The group's decision marked the fourth time in 2009 that OPEC has left its production target unchanged. OPEC oil ministers had said ahead of the meeting that they expected the group would keep oil-output targets steady because oil prices remain at comfortable levels.
"The decision we have taken today is a roll over of previously agreed production quotas”, Algerian Oil Minister Chakib Khelil said.
Yet oil inventories remain at historically high levels, and OPEC wants to trim them by encouraging members to improve their compliance with the combined 4.2mn barrels a day of output cuts they agreed upon late last year. They pledged the cuts at the time to stop a steep plunge in oil prices as economic recession eroded demand for petroleum products.

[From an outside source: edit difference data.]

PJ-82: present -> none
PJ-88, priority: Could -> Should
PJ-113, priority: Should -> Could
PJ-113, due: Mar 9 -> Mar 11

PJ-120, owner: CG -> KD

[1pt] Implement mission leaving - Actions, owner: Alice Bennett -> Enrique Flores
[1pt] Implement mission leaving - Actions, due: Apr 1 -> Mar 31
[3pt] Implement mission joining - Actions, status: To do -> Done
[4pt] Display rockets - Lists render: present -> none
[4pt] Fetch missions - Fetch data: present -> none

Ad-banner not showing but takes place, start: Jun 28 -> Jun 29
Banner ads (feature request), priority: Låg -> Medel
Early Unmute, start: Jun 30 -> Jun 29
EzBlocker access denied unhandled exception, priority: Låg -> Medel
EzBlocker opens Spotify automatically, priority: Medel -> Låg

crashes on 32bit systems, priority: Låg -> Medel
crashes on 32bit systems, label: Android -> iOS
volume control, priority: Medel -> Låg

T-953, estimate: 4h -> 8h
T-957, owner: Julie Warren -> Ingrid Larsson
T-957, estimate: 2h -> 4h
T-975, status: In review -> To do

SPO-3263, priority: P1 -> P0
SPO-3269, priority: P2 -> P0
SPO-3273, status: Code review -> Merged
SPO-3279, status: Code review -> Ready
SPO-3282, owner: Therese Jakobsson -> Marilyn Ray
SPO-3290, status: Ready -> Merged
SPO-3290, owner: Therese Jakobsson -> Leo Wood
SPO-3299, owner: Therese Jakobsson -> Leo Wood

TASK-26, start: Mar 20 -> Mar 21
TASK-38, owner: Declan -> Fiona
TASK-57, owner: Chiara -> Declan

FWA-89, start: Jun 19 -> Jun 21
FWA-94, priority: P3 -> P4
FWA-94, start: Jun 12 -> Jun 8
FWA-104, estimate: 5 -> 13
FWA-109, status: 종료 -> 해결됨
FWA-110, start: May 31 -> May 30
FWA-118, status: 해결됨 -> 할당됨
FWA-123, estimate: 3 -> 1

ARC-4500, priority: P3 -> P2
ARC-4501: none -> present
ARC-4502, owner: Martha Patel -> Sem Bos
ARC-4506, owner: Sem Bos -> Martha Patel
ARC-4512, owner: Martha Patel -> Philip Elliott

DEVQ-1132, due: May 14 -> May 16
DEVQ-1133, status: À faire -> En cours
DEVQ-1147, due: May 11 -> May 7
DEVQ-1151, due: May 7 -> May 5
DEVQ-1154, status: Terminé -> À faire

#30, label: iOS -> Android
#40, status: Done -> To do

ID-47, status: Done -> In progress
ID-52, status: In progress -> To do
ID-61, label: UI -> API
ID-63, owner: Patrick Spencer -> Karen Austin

OPEC members' initial compliance with tightened quotas was strong, but it has slipped as oil prices have returned to historically high levels. Ministers discussed the matter and agreed to work to improve their discipline with existing quotas.
"We talked about compliance," Shokri Ghanem, head of the Libyan National Oil Co., told Dow Jones Newswires. "We called on members to comply by each one's production quota."
Secretary General Abdalla Salem el-Badri said earlier that he wants to see OPEC members increase their compliance to more than 75 per cent of the output cuts the group agreed upon last year. Saudi Arabian Oil Minister Ali Al Naimi echoed el-Badri's call for improved OPEC quota compliance, adding that he prefers to see compliance at an even greater level: "We would like compliance at 100 per cent," Naimi said.
Improved compliance would reduce the group's production and could help to slim down bloated oil inventories. But el-Badri said he isn't worried that current high storage levels will lead to a collapse in oil prices.